Pb EXAFS Studies on DNA Quadruplexes:  Identification of Metal Ion Binding Site

Nucleic acid quadruplexes are composed of guanine quartets stabilized by specific metal ions. X-ray diffraction can provide high-resolution information on the structure and metal binding properties of quadruplexes, but only if they can be crystallized. NMR can provide detailed information on the solution structure of such quadruplexes but little quantitative data concerning the metal binding site. Here we apply extended X-ray absorption fine structure (EXAFS) measurements to characterize the metal ion binding site, in frozen solution, of the unimolecular quadruplex formed by the thrombin binding aptamer, d(G2T2G2TGTG2T2G2) (TBA), in the presence of Pb2+ ions.

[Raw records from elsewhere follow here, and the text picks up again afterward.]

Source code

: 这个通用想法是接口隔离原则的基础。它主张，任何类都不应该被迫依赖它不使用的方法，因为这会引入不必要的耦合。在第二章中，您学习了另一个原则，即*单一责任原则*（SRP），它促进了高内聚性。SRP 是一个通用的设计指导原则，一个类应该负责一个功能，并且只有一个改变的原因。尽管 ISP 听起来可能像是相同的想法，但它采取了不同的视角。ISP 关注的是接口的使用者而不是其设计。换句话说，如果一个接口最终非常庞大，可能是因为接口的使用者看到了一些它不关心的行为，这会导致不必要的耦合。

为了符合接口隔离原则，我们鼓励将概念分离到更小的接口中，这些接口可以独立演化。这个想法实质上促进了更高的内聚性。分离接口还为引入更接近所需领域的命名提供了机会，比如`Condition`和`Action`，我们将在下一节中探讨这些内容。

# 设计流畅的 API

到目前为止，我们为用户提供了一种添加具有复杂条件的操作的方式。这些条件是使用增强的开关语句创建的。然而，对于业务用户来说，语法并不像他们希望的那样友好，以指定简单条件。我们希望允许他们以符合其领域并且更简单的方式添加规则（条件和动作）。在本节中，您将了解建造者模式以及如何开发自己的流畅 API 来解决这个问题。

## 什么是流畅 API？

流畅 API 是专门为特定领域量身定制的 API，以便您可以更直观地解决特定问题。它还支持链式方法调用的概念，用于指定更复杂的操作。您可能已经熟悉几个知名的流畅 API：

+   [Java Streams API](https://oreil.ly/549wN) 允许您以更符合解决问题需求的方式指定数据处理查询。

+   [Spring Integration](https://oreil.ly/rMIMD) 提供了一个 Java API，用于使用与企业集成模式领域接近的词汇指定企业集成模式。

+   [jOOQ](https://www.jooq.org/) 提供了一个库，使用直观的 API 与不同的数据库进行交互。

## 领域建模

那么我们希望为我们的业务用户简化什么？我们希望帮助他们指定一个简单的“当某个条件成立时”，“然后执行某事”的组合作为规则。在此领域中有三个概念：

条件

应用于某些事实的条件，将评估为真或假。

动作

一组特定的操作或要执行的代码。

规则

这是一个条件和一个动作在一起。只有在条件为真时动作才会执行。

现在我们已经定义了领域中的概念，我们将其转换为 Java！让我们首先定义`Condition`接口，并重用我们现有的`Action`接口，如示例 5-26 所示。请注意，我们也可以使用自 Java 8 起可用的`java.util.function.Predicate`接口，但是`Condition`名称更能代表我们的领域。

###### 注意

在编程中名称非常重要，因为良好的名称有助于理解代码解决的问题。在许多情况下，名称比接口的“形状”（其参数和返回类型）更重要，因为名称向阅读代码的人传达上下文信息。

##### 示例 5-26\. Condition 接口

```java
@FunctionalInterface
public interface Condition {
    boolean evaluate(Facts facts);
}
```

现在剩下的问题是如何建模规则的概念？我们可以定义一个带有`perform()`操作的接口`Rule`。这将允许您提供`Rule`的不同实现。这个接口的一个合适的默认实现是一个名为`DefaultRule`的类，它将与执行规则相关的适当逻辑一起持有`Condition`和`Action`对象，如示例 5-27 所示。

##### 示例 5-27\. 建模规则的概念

The Pb LIII -edge X-ray absorption spectrum of this metal−DNA complex is very similar to that we obtain for a Pb2+-stabilized quartet system of known structure constructed from a modified guanine nucleoside (G1). The Fourier transforms of the Pb2+ complexes with both TBA and G1 show a first-shell interaction at about 2.6 Å, and a weaker, broader shell at 3.5−4.0 Å. Quantitative analysis of the EXAFS data reveals the following: (i) very close agreement between interatomic distances at the metal coordination site for the Pb2+−G1 complex determined by EXAFS and by X-ray crystallography; (ii) similarly close agreement between interatomic distances measured by EXAFS for the Pb2+−G1 and Pb2+−TBA complexes. These results provide strong evidence for binding of the Pb2+ ion in the region between the two quartets in the Pb2+−TBA complex, coordinated to the eight surrounding guanine O6 atoms. The specific binding of Pb2+ to DNA examined here may be relevant to the genotoxic effects of this environmentally important heavy metal. Furthermore, these results demonstrate the utility of EXAFS as a method for quantitative characterization of specific metal binding sites in nucleic acids in solution.